[EXERCISE]: Write out only the lines from the start of the entries up to and including the line with "does not want"; please skip the pictures.

==================================================

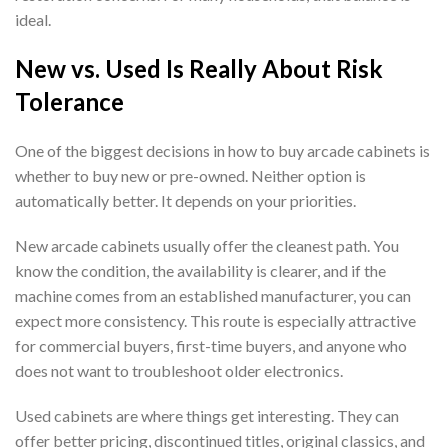
ideal.
New vs. Used Is Really About Risk
Tolerance
One of the biggest decisions in how to buy arcade cabinets is
whether to buy new or pre-owned. Neither option is
automatically better. It depends on your priorities.
New arcade cabinets usually offer the cleanest path. You
know the condition, the availability is clearer, and if the
machine comes from an established manufacturer, you can
expect more consistency. This route is especially attractive
for commercial buyers, first-time buyers, and anyone who
does not want to troubleshoot older electronics.
Used cabinets are where things get interesting. They can
offer better pricing, discontinued titles, original classics, and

==================================================

[ANSWER TO THIS PROBLEM]:
ideal.
New vs. Used Is Really About Risk
Tolerance
One of the biggest decisions in how to buy arcade cabinets is
whether to buy new or pre-owned. Neither option is
automatically better. It depends on your priorities.
New arcade cabinets usually offer the cleanest path. You
know the condition, the availability is clearer, and if the
machine comes from an established manufacturer, you can
expect more consistency. This route is especially attractive
for commercial buyers, first-time buyers, and anyone who
does not want to troubleshoot older electronics.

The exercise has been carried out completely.